Segment Start: Data supplied

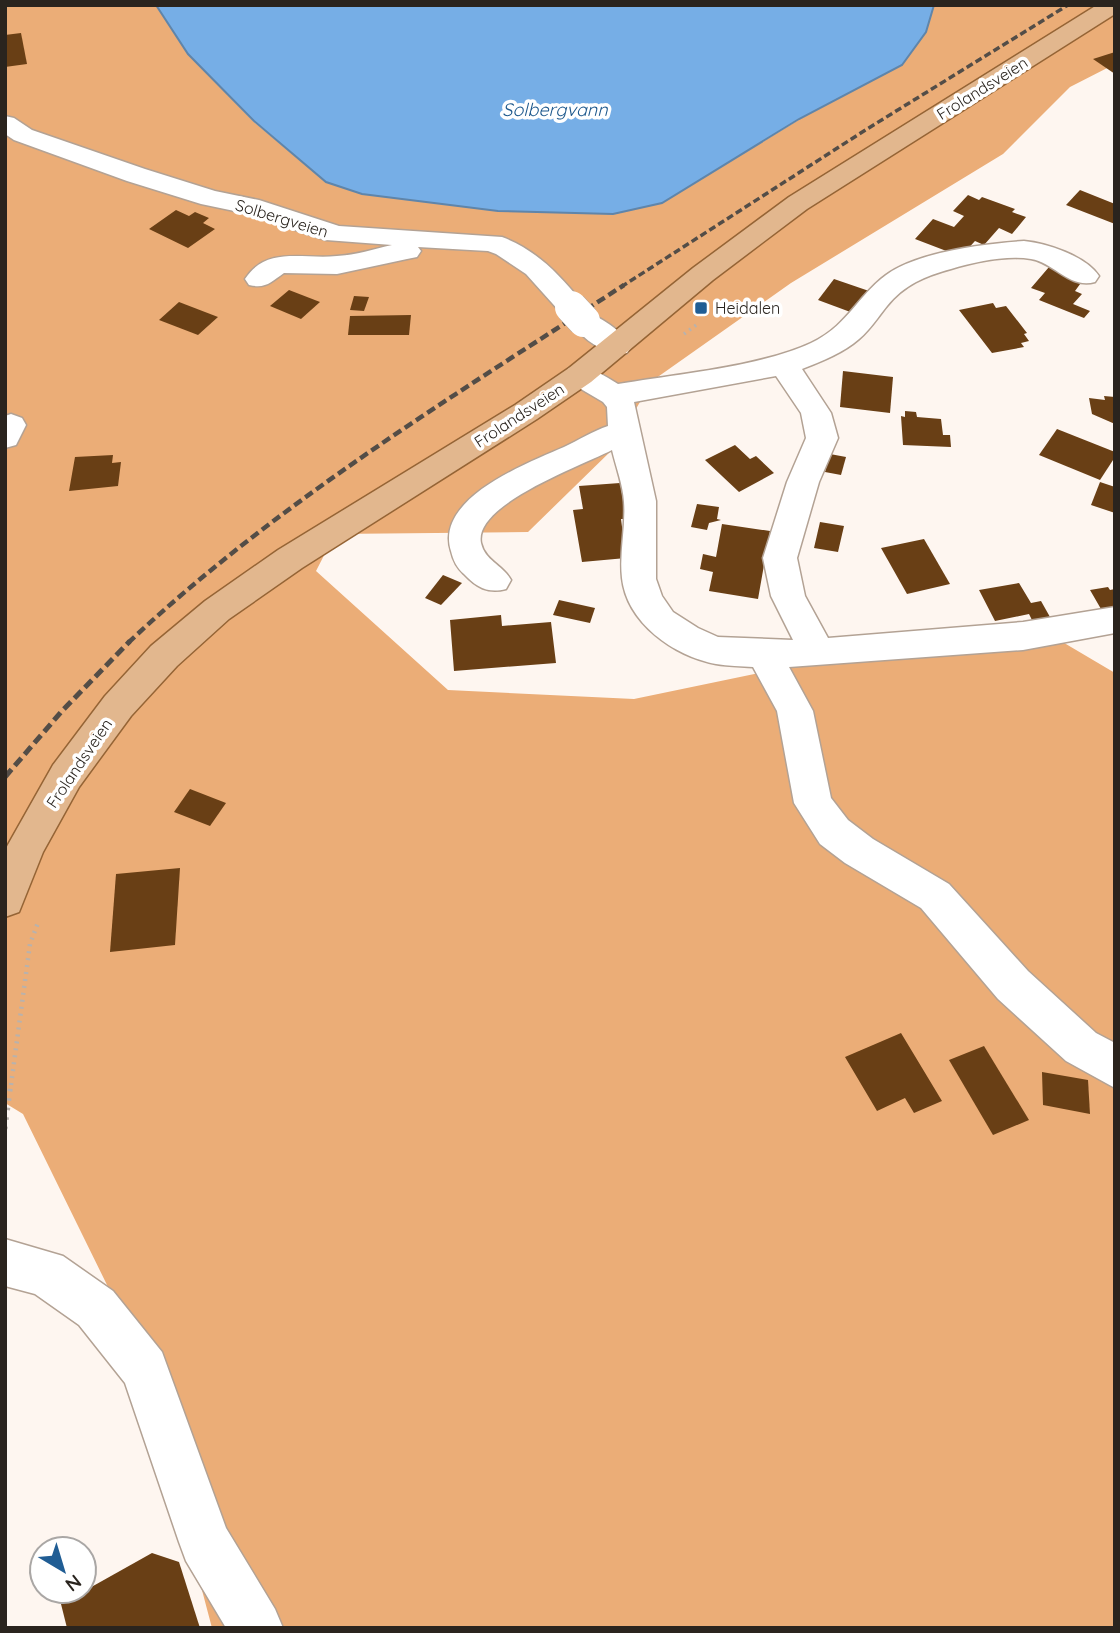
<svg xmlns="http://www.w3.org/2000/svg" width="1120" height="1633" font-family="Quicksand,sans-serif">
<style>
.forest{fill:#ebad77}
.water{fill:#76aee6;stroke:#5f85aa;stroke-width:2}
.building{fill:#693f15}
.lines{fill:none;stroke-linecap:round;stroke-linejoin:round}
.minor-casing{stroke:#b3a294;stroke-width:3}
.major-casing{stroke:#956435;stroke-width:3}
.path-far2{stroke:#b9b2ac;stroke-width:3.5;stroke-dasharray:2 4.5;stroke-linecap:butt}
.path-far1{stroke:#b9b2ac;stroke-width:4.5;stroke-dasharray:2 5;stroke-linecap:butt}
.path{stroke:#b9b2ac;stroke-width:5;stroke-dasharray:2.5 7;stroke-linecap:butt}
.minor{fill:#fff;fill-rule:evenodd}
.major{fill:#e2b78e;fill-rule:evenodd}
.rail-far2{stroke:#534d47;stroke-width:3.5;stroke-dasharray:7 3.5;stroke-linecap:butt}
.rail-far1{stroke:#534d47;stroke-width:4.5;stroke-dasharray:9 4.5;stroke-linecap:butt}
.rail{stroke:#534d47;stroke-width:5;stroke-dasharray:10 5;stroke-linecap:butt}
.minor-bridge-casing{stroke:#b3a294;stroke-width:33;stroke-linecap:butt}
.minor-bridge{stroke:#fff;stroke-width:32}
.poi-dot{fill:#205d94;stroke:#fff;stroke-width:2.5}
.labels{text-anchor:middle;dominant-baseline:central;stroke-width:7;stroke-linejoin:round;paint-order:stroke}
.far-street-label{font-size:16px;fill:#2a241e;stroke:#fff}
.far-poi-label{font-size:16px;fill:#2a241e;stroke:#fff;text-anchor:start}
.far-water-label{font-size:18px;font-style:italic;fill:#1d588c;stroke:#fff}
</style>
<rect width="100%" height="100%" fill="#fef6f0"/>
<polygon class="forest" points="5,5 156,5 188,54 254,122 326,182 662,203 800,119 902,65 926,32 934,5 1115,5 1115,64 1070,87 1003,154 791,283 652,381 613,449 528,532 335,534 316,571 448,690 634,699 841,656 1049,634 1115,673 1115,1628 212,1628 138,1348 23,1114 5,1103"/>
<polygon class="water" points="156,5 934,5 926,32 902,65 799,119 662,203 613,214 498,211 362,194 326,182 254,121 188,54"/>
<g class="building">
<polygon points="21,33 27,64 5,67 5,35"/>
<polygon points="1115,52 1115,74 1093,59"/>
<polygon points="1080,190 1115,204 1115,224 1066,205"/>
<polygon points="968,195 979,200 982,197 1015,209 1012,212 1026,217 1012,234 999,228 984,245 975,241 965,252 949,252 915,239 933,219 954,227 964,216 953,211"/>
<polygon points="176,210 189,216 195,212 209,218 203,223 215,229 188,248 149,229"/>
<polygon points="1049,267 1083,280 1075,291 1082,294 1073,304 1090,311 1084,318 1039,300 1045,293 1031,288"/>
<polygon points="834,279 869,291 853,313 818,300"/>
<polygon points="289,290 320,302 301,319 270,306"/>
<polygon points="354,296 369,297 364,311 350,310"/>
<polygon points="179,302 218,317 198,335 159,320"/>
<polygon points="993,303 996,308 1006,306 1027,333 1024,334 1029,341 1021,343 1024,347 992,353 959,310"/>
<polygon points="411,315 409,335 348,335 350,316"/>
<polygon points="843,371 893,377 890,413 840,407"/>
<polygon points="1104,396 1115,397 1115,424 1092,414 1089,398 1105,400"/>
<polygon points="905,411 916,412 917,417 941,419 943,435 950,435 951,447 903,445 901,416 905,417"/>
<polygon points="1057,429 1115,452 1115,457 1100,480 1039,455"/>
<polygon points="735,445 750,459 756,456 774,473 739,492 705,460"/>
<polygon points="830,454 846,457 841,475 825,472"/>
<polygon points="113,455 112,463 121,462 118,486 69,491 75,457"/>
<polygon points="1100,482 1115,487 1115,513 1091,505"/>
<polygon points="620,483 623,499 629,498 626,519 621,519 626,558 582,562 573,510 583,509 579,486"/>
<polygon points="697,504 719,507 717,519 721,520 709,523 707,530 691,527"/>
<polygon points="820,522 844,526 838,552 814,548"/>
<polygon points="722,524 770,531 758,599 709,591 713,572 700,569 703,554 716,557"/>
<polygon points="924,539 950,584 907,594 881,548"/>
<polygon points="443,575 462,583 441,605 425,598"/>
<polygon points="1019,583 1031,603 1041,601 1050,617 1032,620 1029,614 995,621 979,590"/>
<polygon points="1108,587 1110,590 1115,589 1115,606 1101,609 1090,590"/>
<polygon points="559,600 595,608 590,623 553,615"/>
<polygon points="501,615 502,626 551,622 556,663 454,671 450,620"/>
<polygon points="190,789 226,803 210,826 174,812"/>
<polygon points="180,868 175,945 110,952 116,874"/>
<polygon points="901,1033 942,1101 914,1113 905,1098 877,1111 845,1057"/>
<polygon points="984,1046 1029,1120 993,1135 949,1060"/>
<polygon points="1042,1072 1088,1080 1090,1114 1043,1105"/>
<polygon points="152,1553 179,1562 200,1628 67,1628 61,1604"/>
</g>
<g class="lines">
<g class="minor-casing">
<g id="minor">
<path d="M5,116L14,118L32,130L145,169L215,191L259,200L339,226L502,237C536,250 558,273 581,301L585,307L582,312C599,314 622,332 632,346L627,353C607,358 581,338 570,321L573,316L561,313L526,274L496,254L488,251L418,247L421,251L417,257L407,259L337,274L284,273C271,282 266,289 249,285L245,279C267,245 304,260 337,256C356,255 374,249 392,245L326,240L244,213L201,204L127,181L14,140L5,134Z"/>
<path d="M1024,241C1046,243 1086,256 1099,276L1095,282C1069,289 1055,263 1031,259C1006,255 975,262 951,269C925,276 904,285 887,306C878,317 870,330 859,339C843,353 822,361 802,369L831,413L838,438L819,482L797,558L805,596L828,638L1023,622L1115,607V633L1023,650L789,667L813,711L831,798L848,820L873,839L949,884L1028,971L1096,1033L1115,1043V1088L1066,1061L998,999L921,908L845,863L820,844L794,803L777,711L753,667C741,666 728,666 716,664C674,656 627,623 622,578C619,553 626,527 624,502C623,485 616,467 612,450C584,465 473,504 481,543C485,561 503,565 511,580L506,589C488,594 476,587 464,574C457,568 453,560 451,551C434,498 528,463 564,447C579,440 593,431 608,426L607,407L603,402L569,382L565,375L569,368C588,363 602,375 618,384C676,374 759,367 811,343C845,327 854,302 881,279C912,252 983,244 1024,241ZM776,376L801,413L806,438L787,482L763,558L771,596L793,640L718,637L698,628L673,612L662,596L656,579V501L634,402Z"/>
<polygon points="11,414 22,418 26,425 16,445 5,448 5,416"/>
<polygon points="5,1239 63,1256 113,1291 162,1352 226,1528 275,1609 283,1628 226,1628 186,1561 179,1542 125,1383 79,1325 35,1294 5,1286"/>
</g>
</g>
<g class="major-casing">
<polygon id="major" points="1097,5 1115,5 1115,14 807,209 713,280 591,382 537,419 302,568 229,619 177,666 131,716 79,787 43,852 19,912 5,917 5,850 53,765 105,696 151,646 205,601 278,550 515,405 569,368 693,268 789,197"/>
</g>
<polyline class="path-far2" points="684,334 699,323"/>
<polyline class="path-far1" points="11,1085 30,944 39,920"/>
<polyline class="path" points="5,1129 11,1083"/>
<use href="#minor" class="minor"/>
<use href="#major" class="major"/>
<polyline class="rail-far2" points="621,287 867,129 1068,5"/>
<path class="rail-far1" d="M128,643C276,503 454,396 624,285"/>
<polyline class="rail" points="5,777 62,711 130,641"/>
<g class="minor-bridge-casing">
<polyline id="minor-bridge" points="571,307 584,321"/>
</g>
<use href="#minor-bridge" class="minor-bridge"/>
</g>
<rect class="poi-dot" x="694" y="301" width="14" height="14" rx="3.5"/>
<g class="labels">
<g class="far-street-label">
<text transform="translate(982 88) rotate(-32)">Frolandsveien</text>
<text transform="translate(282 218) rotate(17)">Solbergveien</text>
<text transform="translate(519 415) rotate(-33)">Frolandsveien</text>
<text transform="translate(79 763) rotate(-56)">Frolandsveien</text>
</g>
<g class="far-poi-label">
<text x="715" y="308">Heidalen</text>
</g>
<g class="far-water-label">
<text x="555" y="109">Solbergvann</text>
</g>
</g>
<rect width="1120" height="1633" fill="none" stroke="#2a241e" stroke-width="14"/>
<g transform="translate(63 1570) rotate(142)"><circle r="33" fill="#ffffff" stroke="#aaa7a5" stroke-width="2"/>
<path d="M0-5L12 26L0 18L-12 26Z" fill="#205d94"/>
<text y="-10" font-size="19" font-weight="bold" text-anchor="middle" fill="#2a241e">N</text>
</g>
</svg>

Segment End: Data supplied
Segment Start: Data supplied

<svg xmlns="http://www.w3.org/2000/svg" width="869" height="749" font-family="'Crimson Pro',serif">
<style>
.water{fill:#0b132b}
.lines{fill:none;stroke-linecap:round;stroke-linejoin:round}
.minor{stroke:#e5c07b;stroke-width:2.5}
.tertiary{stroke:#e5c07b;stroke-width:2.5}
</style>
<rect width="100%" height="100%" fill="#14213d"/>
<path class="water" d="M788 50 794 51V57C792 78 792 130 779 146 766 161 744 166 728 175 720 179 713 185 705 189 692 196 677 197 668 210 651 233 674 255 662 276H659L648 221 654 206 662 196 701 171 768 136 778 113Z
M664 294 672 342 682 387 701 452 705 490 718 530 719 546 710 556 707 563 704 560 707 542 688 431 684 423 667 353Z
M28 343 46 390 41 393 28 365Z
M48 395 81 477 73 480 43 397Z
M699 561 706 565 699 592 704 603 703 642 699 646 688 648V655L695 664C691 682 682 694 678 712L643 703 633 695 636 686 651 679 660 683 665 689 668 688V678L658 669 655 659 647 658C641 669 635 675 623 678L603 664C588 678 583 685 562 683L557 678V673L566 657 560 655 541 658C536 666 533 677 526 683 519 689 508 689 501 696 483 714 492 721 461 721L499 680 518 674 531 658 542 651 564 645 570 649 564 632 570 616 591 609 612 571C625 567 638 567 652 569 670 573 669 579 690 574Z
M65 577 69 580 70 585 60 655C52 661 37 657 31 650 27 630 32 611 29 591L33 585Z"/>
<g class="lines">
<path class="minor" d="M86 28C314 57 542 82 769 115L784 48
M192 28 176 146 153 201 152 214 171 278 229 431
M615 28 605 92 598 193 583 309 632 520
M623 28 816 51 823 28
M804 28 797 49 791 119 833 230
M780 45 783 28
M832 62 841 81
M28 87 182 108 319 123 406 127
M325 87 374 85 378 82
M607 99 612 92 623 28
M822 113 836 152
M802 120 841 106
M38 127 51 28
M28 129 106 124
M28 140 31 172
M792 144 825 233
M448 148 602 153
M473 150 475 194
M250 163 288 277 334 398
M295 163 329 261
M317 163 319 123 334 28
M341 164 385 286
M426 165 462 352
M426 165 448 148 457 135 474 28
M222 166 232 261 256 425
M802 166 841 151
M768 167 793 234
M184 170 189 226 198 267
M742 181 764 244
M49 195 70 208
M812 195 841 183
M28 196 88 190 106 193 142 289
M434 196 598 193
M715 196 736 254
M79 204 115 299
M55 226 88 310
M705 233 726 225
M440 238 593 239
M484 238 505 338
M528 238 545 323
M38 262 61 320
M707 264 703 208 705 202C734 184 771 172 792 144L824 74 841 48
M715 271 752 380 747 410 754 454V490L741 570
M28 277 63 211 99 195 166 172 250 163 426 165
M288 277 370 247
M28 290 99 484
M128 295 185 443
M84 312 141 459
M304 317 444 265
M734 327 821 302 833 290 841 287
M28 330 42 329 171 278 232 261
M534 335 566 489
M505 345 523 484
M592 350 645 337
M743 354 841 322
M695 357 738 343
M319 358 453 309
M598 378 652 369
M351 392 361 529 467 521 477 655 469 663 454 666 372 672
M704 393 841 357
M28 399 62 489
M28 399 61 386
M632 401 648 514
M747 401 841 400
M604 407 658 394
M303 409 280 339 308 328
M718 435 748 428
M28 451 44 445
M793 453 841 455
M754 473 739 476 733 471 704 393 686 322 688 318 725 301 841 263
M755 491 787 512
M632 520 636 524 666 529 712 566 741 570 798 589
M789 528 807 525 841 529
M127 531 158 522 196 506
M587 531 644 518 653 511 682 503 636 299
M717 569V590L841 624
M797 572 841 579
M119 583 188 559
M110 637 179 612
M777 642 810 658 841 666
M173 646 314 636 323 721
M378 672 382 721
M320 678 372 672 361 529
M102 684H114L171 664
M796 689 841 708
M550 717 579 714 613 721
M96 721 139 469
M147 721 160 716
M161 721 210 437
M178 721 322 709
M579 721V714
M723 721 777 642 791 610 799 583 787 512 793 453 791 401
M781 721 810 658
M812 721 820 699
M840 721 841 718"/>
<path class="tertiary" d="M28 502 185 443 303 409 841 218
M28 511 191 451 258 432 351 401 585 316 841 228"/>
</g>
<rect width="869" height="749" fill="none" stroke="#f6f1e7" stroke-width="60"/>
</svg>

Segment End: Data supplied
Segment Start: Data supplied

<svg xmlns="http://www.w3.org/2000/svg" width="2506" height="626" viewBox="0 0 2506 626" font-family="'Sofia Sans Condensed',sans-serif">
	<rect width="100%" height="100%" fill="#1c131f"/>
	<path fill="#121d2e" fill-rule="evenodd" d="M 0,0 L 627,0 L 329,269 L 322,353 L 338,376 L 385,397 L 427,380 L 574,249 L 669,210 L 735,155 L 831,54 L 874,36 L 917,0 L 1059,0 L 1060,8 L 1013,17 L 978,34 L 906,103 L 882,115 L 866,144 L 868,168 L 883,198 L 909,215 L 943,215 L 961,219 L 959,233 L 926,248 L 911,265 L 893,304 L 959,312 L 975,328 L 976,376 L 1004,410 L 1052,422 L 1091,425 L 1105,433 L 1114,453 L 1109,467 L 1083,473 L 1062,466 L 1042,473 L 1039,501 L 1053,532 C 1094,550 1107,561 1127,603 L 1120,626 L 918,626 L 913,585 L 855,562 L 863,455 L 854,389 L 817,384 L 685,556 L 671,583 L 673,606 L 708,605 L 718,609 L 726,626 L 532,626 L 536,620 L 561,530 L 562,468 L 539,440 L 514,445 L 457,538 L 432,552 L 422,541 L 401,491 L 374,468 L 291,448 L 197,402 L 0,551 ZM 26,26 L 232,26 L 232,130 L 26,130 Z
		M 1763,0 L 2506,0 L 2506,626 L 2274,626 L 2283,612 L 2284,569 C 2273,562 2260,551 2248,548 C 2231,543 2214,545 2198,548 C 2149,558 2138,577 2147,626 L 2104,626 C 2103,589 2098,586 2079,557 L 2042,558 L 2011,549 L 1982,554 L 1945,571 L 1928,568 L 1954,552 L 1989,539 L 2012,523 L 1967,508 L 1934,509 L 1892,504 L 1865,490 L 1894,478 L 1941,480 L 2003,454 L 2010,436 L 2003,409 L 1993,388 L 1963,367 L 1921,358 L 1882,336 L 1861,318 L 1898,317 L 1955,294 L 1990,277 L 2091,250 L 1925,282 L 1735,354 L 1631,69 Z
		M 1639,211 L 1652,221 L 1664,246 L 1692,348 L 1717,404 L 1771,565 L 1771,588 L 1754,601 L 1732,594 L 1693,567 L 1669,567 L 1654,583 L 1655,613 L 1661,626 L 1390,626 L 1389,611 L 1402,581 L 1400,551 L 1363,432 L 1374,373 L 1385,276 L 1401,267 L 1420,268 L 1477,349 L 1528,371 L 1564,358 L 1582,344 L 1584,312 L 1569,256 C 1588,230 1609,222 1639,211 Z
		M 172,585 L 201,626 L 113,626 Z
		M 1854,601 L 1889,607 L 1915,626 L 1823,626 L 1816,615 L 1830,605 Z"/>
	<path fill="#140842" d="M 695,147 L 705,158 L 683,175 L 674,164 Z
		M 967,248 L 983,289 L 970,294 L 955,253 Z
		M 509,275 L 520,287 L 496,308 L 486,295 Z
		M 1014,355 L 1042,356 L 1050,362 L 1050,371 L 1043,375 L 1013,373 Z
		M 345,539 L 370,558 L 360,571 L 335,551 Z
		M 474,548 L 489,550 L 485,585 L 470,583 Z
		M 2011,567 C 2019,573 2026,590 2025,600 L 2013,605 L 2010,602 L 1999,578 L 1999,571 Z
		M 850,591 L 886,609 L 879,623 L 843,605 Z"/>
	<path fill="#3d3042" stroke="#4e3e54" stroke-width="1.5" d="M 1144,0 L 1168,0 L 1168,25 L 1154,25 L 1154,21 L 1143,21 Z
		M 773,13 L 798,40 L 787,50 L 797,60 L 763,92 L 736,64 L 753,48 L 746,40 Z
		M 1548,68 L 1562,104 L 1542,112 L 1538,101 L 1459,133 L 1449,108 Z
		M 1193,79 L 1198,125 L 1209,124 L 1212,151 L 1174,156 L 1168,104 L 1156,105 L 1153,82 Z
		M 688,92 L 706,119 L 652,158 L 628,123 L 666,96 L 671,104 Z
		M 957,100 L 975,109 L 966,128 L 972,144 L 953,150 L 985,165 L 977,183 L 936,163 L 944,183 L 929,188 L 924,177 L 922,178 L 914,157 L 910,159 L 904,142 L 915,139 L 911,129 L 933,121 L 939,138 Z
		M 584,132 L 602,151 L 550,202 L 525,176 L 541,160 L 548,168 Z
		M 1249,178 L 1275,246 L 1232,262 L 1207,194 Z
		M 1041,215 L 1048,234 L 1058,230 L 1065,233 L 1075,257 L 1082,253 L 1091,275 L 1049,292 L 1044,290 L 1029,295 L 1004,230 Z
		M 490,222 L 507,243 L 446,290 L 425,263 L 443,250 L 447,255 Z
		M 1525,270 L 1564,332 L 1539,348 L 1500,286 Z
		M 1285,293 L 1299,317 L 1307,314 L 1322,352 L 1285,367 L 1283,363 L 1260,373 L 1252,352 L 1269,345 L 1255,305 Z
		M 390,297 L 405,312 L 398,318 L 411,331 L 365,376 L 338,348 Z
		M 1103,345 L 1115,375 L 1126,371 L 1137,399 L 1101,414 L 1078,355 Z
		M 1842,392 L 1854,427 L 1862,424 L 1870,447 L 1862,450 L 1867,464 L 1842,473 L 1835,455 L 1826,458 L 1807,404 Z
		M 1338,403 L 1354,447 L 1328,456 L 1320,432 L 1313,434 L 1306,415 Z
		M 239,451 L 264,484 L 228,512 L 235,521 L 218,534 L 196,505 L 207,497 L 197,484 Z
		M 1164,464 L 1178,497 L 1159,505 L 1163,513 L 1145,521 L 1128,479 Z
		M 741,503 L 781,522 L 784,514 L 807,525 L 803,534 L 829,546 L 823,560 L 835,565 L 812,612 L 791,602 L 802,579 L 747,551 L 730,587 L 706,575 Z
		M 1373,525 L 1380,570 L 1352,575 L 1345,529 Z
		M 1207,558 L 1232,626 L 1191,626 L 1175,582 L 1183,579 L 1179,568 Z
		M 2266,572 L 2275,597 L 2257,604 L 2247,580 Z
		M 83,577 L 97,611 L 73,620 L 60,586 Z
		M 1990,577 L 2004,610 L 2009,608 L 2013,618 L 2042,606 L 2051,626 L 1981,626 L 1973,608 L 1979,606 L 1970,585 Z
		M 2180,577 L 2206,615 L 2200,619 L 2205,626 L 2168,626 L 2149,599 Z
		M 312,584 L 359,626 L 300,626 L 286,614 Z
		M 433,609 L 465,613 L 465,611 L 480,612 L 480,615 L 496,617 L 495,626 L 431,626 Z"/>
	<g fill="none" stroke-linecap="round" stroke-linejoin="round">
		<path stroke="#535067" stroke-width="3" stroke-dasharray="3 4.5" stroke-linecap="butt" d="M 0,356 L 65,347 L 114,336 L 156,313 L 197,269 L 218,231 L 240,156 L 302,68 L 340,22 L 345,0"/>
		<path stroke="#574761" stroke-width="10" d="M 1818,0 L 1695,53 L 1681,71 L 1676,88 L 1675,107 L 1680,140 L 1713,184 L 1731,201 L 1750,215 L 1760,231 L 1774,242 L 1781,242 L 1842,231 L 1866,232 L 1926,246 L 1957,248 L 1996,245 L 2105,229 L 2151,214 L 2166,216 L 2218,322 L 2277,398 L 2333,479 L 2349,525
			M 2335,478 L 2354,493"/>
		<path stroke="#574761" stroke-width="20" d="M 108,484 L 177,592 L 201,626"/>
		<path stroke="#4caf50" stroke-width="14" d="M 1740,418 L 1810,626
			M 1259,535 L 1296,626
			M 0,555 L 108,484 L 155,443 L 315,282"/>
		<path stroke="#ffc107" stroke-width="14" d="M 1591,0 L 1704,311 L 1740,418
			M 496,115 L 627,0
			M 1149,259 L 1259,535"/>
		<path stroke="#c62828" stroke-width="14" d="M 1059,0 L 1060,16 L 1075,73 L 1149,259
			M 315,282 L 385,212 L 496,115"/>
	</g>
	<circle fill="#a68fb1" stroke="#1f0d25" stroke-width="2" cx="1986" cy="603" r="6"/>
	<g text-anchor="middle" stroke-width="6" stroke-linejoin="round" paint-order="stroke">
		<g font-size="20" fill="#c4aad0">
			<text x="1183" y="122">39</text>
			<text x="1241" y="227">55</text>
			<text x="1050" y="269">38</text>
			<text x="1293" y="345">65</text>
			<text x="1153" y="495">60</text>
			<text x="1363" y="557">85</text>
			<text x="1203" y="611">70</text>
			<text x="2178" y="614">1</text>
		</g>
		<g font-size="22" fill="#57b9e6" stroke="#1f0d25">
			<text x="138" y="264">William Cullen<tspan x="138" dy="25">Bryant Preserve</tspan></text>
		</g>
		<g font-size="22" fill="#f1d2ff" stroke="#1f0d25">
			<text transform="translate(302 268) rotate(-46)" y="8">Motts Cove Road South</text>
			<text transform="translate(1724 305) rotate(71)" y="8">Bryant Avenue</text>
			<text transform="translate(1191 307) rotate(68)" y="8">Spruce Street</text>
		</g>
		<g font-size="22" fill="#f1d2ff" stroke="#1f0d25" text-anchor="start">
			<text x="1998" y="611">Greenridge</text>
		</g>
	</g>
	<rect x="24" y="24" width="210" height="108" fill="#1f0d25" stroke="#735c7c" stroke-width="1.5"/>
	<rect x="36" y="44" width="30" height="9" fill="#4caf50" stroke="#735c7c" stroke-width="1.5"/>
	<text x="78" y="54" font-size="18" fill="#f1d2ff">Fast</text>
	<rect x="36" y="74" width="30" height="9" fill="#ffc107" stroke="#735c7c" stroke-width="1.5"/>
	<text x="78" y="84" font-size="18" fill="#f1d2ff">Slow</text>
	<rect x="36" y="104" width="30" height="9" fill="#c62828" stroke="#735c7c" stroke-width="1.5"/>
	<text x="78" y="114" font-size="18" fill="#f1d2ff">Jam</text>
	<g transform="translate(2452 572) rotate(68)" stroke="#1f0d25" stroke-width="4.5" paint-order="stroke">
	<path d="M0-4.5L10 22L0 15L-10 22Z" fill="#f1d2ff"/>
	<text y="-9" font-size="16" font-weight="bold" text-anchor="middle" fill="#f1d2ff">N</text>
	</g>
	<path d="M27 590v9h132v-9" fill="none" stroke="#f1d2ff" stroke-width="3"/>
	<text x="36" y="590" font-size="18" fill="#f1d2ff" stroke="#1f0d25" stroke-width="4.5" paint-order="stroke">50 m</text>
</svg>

Segment End: Data supplied

§ **To do**
The word to find is "labels". Copy every line of the records that holds it.

§ **Answer to this task**
.labels{text-anchor:middle;dominant-baseline:central;stroke-width:7;stroke-linejoin:round;paint-order:stroke}
<g class="labels">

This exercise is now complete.